We were quite apart now, wrapped in ourselves. Clancy spent all her time sweating in the pizza house or brooding over her uncle and his absent letters, and I spent all my time obsessed by the tunnel.
It was nearing the middle of August. The sun kept shining. The evening papers Clancy sometimes brought home spoke of droughts and water restrictions. People were complaining of the fine weather. They would have complained just as much if the summer had been wet. On the little triangular plot by the school the thin grass had turned a straw colour and the earth was hard and cracked. I kept watch on this patch of ground now. At any moment I expected the tunnellers to break surface. In the corner of the playground the diggers seemed to be getting excited. The nearer the moment came, the more I exaggerated the dangers of discovery and I willed the council men to delay one more day.

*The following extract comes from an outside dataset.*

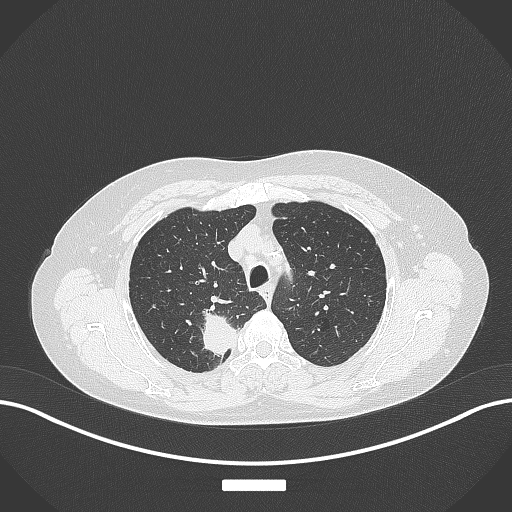
Chest CT, one axial slice; position 303 of 357 along the scan axis; reconstruction kernel B70f; lung window (W 1500 / L -600 HU); 1 mm slice thickness; 512 × 512 image matrix, field of view 400 × 400 mm. Patient: female, 62 years. Case-level facts recorded for this patient, not image findings: clinical TNM (as recorded): T1c N1 M0.
Annotated regions visible in this slice (bounding box drawn by a radiologist):
- lung tumour (recorded histology: squamous cell carcinoma): box from (x=198, y=307) to (x=240, y=362) px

I thought of the difficulty of digging up, entombed by earth, against the hard, baked top-soil.
And then, one afternoon, it happened. It seemed odd that it should happen, just like that, without fanfares and announcements. Suddenly, a segment of cracked soil lifted like a lid, only about five feet from the outer face of the wall. A trowel poked upwards, and a hand, and then, after a pause in which the earth lid rocked and crumbled, a head thrust into the air in a cloud of dust. It wore an expression of serene joy as if it had surfaced in a new world. It lay perched for some time on the ground, as if it had no body, panting and grining. Then it let out a cry of triumph. I watched the head drag out shoulders and arms, and a body behind it; and then the four on the other side of the wall disappear one by one into the hole and re-appear, struggling out, on the grass triangle. No one seemed to see them — the traffic went by heedlessly, the bulldozers whined and growled. It was as if they had been transformed and were invisible. They brushed themselves down and — like climbers on a mountain peak — shook each other’s hands. And then, they simply ran off — down the adjacent side street, past the boarded up shops and the empty terraces — covered in earth, clasping each other and flinging their fists ecstatically into the air.
Clancy came in about an hour later.
“Clancy,” I said, “Clancy, I want to tell you something—” But she was waving an envelope at me, a long white envelope with black print on it. Her face was strangely agitated, as if she might be either pleased or upset.